Provided text
::::::::

How else could you run the 18 tph on 10 platforms:
Shorter turnrounds so as to use less than 10 platforms in the plan? All that means is that trains turning up less than 10 minutes late, which will happen far more often, become a problem as well. So the shorter the turnrounds, the more contingency platforms you will need, and more trains will be departing off-pattern in throat, which isn’t pain free;
Run trains on time? Well yes. So why aren’t you doing it now? And it’ll cost you, as part of the solution would be infrastructure, such as on critical mixed use sections like Crewe – Carlisle – Scotland and York – Newcastle. Even to make termination at Old Oak no more frequent than daily, PPM would need to be 99%;
Make it 18 tph peak but less off-peak? Maybe. But you still need to tell someone they aren’t getting their off-peak service, whilst the risk persists in the peaks. And there’s almost no scope for keeping up the number of destinations by combining trains – look at that specification and ask which services you could combine. The only one I would suggest as even passingly realistic is to drop the fast Newcastles between the peaks, and extend the Leeds/York portions of the two Sheffield trains to Newcastle instead. But that’ll give you a radically different pattern on the conventional network which will probably come with an infrastructure cost, as well as a slower off-peak service. Besides, what, post-Covid, are the peak and off-peak anyway?
Technology? I was very interested in Roger Ford’s description of the Luminate TMS at Liverpool Street, re-planning trains away from a platform with defective OHLE. But it has to have somewhere to re-plan trains to, which without the 11th platform it hasn’t, and can no more do the impossible than a human can.

::::::::

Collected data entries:
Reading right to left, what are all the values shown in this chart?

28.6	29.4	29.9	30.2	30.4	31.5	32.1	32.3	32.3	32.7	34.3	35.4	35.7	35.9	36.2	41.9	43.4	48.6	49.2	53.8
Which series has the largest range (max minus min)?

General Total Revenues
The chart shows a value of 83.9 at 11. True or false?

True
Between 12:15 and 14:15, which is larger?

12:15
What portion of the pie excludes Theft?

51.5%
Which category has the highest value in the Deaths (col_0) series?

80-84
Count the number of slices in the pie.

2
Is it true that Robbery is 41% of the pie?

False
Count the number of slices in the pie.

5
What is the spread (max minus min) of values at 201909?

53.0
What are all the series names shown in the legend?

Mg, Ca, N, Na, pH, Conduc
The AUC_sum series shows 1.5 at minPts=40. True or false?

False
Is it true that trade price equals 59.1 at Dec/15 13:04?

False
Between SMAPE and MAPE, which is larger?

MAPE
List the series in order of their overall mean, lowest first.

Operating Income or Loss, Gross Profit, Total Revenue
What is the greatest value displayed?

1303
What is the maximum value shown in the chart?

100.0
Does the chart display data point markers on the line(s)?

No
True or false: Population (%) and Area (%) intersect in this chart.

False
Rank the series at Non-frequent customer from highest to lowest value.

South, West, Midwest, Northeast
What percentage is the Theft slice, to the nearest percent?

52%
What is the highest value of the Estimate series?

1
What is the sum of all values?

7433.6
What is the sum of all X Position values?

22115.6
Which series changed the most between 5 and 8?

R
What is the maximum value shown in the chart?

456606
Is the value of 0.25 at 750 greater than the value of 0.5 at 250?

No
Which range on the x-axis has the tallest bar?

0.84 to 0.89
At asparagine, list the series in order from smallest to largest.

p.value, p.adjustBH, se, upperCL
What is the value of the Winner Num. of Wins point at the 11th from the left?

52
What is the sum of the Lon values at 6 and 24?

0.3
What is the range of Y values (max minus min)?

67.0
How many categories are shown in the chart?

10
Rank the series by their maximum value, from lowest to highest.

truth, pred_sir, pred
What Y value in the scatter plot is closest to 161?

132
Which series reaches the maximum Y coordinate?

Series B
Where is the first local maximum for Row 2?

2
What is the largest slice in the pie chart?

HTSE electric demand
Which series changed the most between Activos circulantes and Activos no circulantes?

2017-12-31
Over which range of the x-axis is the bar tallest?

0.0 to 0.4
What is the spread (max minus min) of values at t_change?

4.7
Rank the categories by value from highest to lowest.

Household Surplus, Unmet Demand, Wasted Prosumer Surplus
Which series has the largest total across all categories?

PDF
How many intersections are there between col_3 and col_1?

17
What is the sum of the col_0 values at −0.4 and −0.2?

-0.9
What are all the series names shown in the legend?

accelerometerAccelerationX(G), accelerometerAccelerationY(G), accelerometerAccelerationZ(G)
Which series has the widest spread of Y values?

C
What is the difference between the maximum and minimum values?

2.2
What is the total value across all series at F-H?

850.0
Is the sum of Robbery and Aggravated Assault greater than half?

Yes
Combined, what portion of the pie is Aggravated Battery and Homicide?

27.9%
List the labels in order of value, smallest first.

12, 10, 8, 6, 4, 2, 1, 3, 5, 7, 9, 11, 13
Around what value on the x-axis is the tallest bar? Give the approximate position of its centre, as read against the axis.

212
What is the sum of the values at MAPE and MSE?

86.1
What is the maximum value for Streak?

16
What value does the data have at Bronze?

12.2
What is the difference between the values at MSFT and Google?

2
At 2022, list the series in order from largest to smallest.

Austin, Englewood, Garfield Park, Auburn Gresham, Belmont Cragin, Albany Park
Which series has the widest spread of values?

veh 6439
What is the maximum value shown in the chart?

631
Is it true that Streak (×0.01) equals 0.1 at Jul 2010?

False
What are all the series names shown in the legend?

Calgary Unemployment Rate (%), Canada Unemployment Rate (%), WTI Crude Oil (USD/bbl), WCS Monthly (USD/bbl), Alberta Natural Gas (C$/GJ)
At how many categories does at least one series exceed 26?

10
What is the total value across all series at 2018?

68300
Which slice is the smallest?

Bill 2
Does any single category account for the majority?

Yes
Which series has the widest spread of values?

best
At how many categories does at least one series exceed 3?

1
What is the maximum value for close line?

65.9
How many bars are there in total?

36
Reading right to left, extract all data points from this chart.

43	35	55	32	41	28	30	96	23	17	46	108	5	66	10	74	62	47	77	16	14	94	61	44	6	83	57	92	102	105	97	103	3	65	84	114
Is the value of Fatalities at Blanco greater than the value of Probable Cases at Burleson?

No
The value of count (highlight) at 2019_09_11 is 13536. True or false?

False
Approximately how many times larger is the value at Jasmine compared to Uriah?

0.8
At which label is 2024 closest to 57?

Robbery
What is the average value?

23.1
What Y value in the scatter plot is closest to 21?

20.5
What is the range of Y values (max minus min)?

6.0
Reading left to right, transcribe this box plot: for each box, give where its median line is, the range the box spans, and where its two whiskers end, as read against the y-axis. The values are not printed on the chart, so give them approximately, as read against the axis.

::::::::

What is needed
In the passage about running 18 trains per hour on 10 platforms, what PPM would be needed to make termination at Old Oak no more frequent than daily? You won't need the records for this.

Task response
99%